Summary and Future Directions

Significant progress has been made in describing the cognitive-behavioral, neurobiologic, endocrinologic, physical and genetic factors associated with Turner syndrome. However, many questions remain. Existing studies have typically involved relatively small sample sizes, large age ranges and mixed genotypes. Smaller sample sizes obviously present potential difficulties in terms of power and generalizability. Large age ranges limit the ability to determine how hormone replacement therapies, particularly estrogen treatments, impact outcome in TS. Additionally, there have been no studies on gene expression patterns of girls with X monosomy and TS. Studies involving genetic analyses such as microarray technology will be necessary to examine gene expression profiles in girls with TS and identify potential candidate genes underlying the cognitive-behavioral impairments associated with TS. Continued studies of X-linked genes that escape inactivation and have Y chromosome homologues also will be essential in identifying candidate genes involved in the cognitive-behavioral and physical phenotypes of TS.

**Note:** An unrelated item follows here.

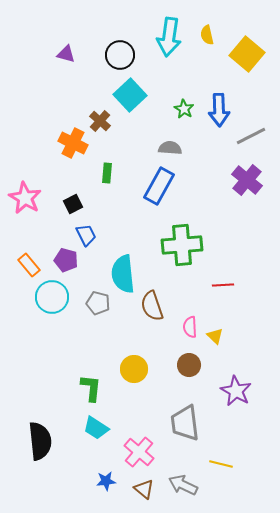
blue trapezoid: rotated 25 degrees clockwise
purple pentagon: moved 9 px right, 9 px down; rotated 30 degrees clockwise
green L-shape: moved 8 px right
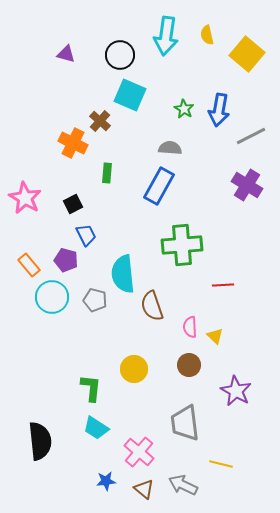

Genetic profiles of participants, including genotype, karyotype and genomic parental origin are of particular interest for future studies of TS. Because individuals with the maternal X chromosome outnumber those with the paternal X by approximately 2:1 [116, 117], further studies are required that oversample for participants with Xp Also, many studies tend to include only females with a monosomic 45,X genotype (non-mosaic). To date, there has not been a comprehensive study of the cognitive-behavioral features associated with various karyotypes in TS. The analyses involved in interpreting cognitive-behavioral outcome associated with cytogenetic variants are quite complex due to the large number of variants that exist. However, these studies would offer a unique opportunity to investigate the relationship between X chromosome gene function and cognitive-behavioral phenotype. Future studies could begin including individuals with mosaic TS genotypes and compare their outcome to those with a non-mosaic genotype.

Finally, cross-modal, longitudinal, randomized clinical trial and other such comprehensive study designs are needed to start examining the relationships between aspects of TS such as neurodevelopment, endocrine function, medical status and cognitive outcome. These studies will hopefully aid us in developing syndrome specific interventions that will improve functioning and quality of life in individuals with TS.